Antibodies of all classes and subclasses except IgD have been shown to have the capacity to feedback regulate the production of themselves. This phenomenon has been known for over a century and was originally described by the first Nobel laureate in physiology, Emil von Behring. When an animal is immunized with antibodies together with an antigen they recognize, the antibody response to this very antigen is often dramatically modulated. Sometimes feedback regulation results in complete suppression and sometimes in several 100-fold enhancement of the specific response. An immune complex contains the antigen, the specific antibodies bound to it and, when the antibodies can activate complement, complement factors, and can, therefore, bind to antigen-specific receptors on B cells (BCR), various Fc-receptors (FcRs) as well as to complement receptors. This gives the immune complex many possibilities to regulate the immune response via e.g. receptor cocrosslinking, leading to changes in signal transduction, or by increased antigen uptake and processing by antigen-presenting cells.
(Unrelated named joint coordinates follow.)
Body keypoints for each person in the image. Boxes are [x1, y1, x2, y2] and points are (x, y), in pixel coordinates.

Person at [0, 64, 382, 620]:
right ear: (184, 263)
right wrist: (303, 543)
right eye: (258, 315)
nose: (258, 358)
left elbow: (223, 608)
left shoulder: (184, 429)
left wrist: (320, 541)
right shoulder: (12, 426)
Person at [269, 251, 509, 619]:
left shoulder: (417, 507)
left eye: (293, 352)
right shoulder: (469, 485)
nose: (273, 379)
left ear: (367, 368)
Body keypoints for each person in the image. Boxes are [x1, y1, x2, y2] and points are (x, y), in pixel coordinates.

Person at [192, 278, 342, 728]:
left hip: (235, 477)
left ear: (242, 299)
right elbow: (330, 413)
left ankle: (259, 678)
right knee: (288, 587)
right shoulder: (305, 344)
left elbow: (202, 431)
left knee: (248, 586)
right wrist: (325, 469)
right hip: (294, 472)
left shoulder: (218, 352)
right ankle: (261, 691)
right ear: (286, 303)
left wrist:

This review will focus on the role of IgG as a feedback regulator. Three different pathways will be discussed: (i) the ability of IgG to induce complete suppression of erythrocyte responses, which takes place equally efficiently in the absence as in the presence of FcgammaRs, (ii) the ability of IgG to enhance responses to soluble protein antigens, a phenomenon severely impaired in FcRgamma-chain-deficient mice (with non-functional FcgammaRI and FcgammaRIII), and (iii) the ability of IgG to, via FcgammaRIIB, downregulate the response to IgG-complexed soluble antigens.